Sunday, 27 September 2009 07:31

The Caretaker by Harold Pinter- the work of a lighting designer by Jim Craig

How do you describe light? It’s a very difficult thing. Often directors and designers communicate about light in emotional terms, broken sentences, and even bizarre hand gestures. “The light in this moment should be mysterious and bordering on scary” he says as his hands are swirling above his head, or “The light in this scene should be welcoming and provoke a sense of happiness?” as shoulders are shrugged looking for acceptance. These are hypothetical statements not actual comments from the production process, mostly it’s fragmented sentences accompanied by darting eye movements and ending in a “You know what I mean…Right?” My son often describes sun light to me as “The happiness” “Dad, I want to go to the happiness, I’m cold.” he will say if he’s standing in the shade of a tree after playing in a pool (he’s 2 ½).
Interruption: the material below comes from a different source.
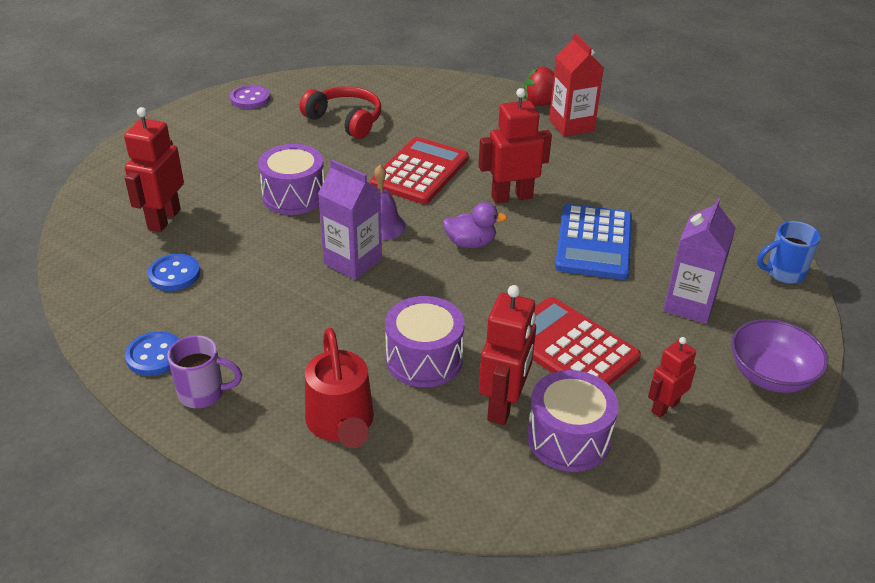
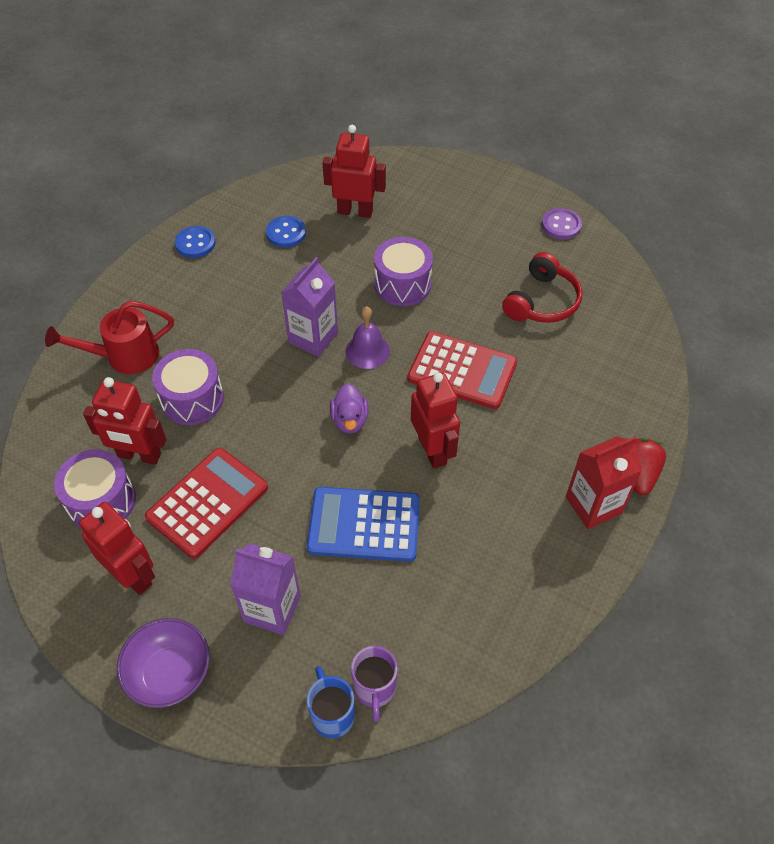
camera: 85 degrees right, 15 degrees up
purple mug [167,335,242,408] -> purple mug moved to [351,646,398,722]
red robot [648,337,696,418] -> red robot [79,502,155,595], size x1.62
So my job on a production is to take all of the descriptions of light from the text, stage directions, directors’ concepts, my concepts, and mush it all together to create a lighting plan that will be our visual language for a play, or at least the building blocks of the language which won’t be realized until half way through the technical rehearsals of the show. This plan also needs to facilitate the practical needs of the play by allowing me to shift focus around the stage, acting as a guide to show the audience where to look (provided they want to look where I put the light, some times the more interesting place to look is into the shadows, we all love a good mystery). This lighting plan should also help explain and support the information not in the text, like time of day, weather, motivating light sources in a room, closure, openness and that kind of thing. However the power of light often comes from what can’t be easily described in words. Most people don’t think about the functions of the light they see by breaking it down into its individual qualities (color, intensity, form, direction, and movement), they have a reaction on a more primal level. Often you have a reaction that invokes an emotional response of safety, fear, happiness, sadness, etc you get the picture. So the power of light is best used trying to invoke those emotional responses in a way that supports the direction of the play. As an audience member you can listen to a scene, think of its meaning, and then make an intellectual judgment about it and decide if you believe it or not. Light is much sneaker than that, because it triggers these very basic emotions. Your higher-level brain doesn’t have time to make a judgment on what it just saw, so you just believe it its right, what ever you felt is correct and your brain doesn’t try to dispute it. If I can sneak those moments into the play over and over it will support the work both intellectually and emotionally and help you disregard the other 150 people around you so you can focus on the story at hand, and maybe feel something unexpected.

 

Last modified on Monday, 28 September 2009 07:53

1 comment

  • Comment Link mike Thursday, 08 October 2009 20:49 posted by mike

    I have enjoyed many SLAC plays. This one was the most boring waste of time I have ever seen. All the people that sat around us were also complaining about this play during both intermissions. A few of the people around us left during the second intermission, including us. I am hopeful for the next play, can't get any worse.